Information supplied
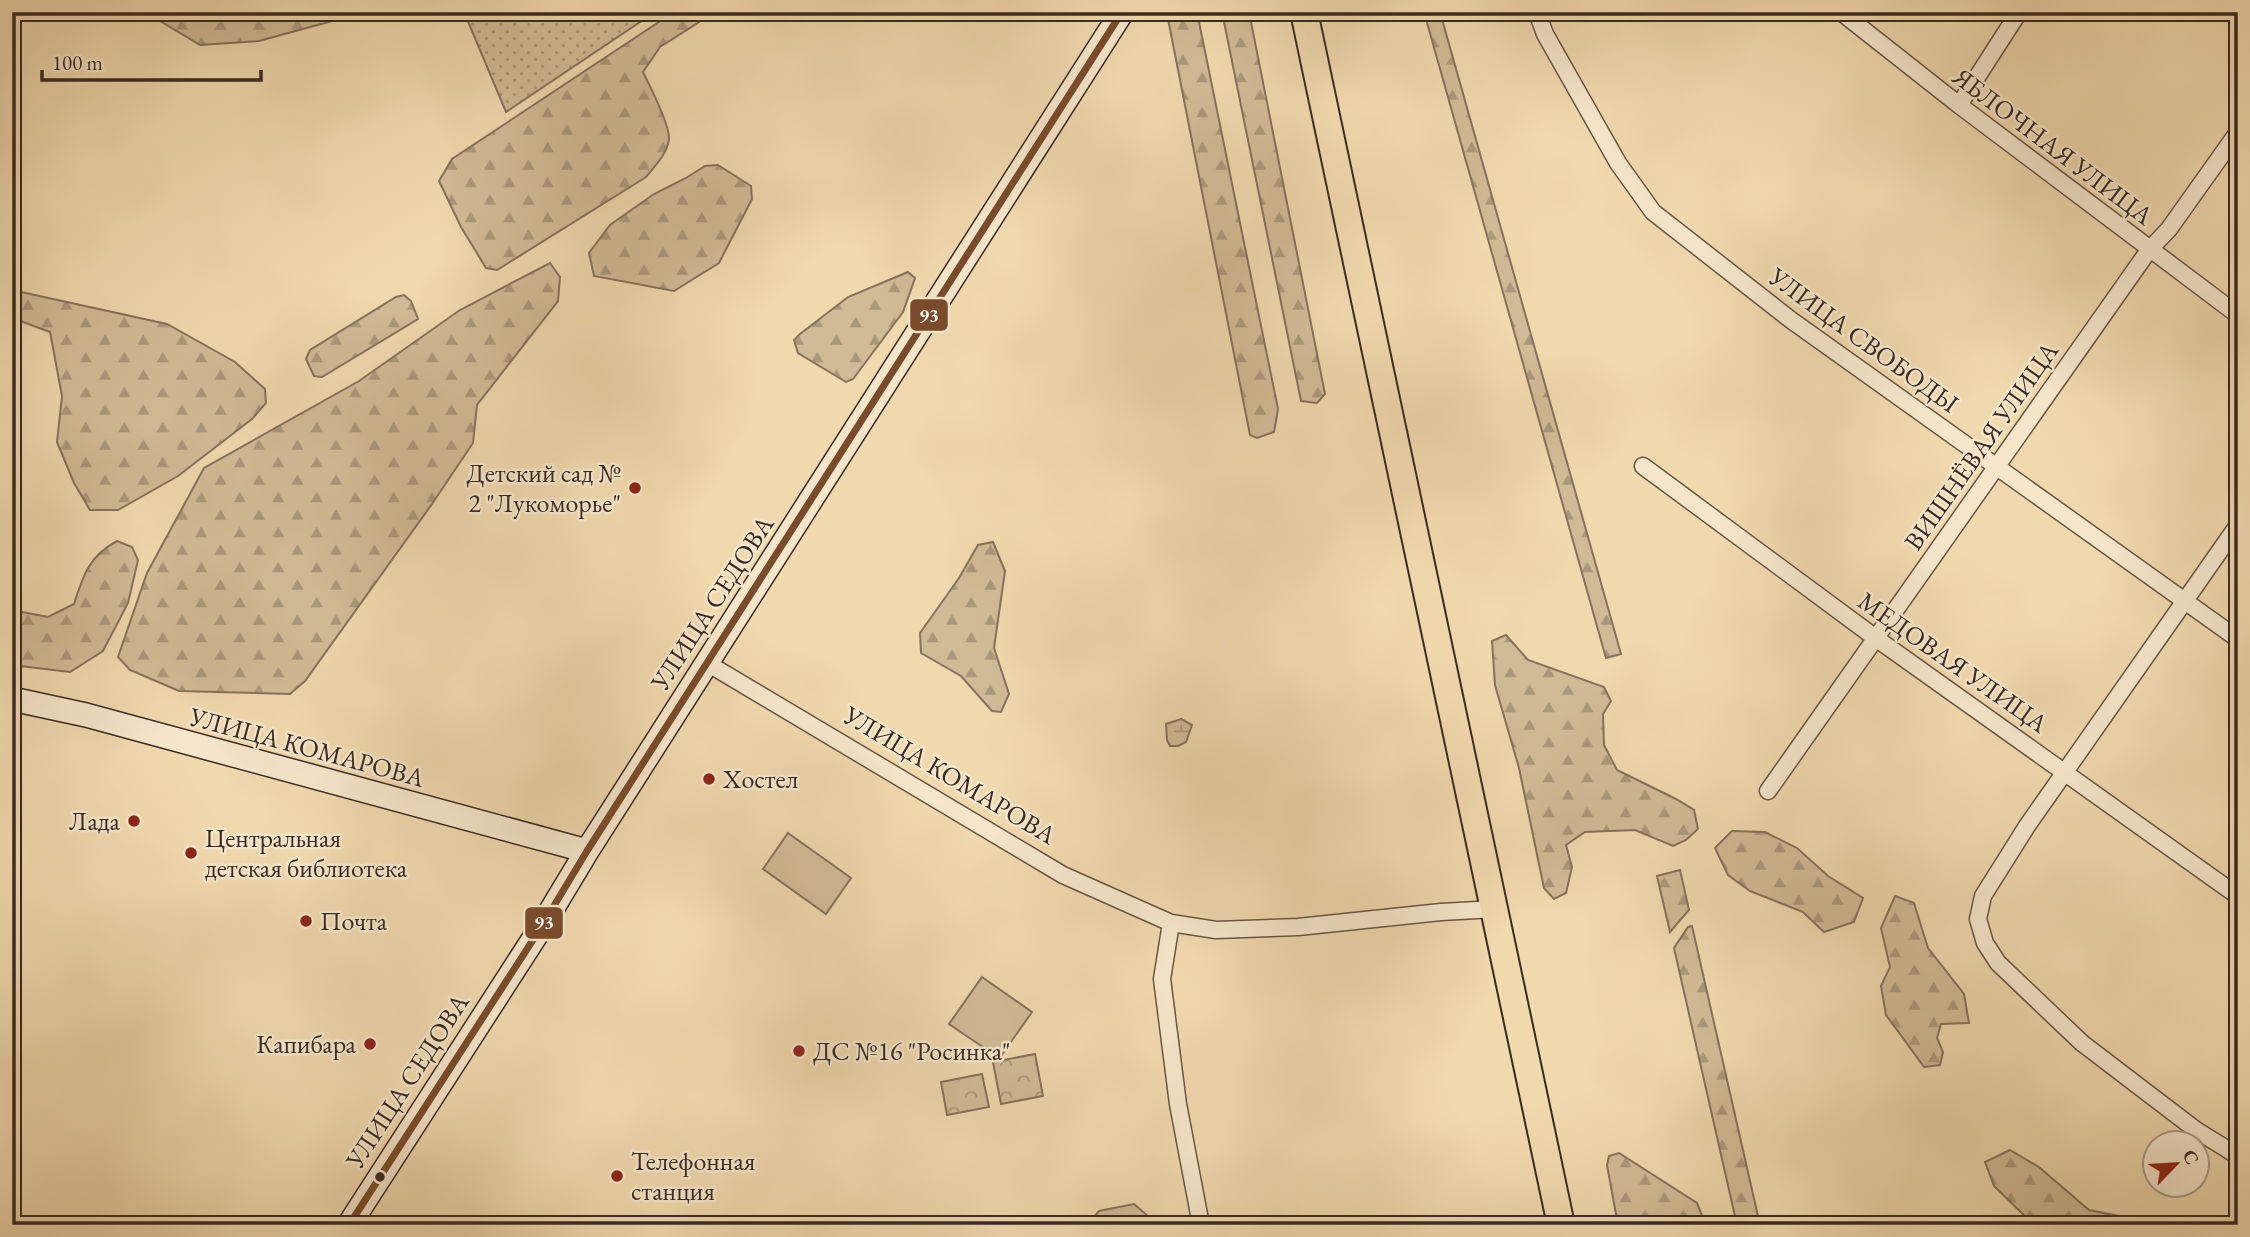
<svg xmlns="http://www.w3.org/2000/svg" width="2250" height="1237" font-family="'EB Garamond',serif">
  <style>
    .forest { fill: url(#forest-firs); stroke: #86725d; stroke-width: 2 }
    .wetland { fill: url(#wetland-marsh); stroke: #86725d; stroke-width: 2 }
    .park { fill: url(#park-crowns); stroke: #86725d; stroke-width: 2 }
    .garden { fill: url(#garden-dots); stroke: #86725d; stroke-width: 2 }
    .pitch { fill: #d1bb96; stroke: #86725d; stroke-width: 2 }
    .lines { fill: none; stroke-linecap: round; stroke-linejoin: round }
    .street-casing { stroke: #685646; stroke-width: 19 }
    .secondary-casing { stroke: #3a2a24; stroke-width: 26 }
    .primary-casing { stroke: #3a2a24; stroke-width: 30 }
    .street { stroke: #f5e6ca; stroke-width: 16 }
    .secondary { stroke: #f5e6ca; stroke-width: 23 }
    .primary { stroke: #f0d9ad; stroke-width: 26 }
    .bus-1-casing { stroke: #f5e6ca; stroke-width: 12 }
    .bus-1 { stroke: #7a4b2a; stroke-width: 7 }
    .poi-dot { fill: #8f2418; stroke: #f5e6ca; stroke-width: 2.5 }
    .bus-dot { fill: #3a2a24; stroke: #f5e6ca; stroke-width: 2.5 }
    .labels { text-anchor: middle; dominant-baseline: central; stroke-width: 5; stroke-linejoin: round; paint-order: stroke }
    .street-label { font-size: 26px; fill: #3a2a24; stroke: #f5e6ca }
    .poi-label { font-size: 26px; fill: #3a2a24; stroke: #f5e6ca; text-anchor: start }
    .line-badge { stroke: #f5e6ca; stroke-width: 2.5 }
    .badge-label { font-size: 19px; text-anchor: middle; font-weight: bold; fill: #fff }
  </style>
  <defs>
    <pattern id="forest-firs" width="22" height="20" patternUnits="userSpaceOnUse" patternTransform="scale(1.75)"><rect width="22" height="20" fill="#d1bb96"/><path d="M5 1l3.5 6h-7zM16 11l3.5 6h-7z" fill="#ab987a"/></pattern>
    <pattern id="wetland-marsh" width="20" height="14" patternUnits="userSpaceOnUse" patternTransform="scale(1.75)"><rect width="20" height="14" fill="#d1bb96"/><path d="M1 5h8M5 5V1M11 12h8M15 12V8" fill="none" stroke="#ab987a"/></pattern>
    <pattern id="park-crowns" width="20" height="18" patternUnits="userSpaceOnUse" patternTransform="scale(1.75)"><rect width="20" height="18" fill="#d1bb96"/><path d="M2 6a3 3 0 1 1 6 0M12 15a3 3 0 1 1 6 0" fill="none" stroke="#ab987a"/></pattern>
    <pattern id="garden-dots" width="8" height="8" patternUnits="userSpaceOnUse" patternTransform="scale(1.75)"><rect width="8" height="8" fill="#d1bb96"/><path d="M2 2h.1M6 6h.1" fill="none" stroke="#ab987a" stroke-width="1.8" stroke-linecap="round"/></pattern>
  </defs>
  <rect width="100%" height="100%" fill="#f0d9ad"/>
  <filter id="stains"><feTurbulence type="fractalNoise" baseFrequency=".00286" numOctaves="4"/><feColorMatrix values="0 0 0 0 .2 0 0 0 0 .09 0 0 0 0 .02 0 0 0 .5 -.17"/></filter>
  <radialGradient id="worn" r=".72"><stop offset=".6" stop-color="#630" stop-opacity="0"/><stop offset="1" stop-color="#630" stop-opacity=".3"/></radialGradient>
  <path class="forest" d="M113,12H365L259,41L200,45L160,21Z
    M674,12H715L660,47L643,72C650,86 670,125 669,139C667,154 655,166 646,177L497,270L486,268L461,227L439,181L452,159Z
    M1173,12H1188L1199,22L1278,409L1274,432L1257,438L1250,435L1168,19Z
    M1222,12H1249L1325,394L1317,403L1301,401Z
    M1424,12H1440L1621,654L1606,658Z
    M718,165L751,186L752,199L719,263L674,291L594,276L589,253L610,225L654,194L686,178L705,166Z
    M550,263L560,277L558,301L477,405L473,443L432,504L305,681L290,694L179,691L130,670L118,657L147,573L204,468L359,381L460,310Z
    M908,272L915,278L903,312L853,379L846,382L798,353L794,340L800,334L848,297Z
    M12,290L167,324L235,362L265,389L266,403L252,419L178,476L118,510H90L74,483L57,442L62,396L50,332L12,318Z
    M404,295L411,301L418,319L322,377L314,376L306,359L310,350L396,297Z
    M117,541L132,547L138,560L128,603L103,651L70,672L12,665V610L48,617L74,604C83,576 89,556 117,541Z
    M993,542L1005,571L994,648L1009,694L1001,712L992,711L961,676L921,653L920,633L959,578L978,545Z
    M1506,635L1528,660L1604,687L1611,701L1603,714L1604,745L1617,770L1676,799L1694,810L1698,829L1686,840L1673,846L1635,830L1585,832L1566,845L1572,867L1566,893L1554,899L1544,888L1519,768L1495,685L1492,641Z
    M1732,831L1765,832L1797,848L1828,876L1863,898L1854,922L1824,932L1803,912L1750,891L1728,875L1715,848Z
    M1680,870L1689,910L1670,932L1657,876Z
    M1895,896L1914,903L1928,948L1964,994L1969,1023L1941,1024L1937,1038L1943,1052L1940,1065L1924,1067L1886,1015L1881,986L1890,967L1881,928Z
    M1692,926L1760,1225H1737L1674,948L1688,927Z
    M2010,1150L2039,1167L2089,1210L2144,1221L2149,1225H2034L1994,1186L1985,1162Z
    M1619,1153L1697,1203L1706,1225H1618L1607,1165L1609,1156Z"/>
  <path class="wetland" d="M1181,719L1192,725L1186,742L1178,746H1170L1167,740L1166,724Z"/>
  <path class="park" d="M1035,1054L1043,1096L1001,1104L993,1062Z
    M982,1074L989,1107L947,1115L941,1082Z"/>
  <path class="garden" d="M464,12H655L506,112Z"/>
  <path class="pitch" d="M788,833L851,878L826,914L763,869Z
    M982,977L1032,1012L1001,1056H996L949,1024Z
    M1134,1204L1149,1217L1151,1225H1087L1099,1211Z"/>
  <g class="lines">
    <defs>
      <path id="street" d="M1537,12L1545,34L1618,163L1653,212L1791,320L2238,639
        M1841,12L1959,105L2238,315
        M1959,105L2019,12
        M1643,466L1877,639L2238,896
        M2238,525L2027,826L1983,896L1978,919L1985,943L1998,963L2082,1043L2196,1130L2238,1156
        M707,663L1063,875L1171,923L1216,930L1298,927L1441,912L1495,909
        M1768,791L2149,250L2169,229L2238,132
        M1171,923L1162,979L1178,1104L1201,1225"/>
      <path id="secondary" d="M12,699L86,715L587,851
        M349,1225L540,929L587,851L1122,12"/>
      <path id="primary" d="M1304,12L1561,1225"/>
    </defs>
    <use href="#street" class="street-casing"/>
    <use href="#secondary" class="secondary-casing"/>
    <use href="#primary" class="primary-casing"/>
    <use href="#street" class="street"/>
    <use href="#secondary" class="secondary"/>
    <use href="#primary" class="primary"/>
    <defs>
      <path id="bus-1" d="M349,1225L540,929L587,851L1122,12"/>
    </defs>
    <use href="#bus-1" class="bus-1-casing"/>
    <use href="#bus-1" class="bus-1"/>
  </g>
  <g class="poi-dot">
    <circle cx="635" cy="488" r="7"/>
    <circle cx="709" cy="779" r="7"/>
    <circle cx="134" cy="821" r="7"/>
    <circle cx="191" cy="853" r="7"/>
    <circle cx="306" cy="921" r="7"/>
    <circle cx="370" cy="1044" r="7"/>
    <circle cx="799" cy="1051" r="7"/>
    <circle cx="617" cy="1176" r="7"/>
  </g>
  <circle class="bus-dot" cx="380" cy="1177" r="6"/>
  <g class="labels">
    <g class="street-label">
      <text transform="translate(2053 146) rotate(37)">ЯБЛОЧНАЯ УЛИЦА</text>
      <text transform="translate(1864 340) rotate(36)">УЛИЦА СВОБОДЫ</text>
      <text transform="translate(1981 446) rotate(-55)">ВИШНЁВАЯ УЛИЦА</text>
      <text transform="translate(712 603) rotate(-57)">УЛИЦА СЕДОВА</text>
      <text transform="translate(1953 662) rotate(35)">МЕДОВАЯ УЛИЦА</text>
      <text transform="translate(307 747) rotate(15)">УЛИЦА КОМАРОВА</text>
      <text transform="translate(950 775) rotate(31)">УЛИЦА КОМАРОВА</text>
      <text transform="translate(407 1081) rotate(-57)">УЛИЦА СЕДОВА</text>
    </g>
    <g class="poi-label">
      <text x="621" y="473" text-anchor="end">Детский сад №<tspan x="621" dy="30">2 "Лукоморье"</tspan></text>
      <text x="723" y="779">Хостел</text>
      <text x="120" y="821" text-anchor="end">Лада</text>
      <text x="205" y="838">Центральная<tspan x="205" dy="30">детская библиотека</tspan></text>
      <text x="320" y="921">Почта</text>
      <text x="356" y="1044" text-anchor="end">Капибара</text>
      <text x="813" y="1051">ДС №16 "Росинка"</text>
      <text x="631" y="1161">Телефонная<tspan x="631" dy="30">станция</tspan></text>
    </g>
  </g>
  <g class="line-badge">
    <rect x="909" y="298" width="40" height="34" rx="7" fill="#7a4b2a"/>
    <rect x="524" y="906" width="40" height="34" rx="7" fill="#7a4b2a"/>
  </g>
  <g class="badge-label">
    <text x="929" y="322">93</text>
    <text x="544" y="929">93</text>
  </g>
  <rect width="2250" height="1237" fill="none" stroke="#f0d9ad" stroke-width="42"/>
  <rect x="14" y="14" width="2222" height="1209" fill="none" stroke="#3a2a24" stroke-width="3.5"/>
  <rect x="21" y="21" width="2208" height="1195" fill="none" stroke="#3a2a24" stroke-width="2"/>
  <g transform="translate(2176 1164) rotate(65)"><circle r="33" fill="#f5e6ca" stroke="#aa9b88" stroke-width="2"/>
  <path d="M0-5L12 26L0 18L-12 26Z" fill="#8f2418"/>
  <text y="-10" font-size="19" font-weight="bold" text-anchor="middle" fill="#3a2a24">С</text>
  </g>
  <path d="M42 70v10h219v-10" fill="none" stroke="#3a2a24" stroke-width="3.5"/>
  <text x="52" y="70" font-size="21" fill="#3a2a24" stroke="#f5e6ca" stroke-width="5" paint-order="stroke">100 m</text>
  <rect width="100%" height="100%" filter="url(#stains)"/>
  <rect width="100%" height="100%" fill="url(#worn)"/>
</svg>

Task directions
If a line of the data holds the string "worn", list it.

Response to the task
  <radialGradient id="worn" r=".72"><stop offset=".6" stop-color="#630" stop-opacity="0"/><stop offset="1" stop-color="#630" stop-opacity=".3"/></radialGradient>
  <rect width="100%" height="100%" fill="url(#worn)"/>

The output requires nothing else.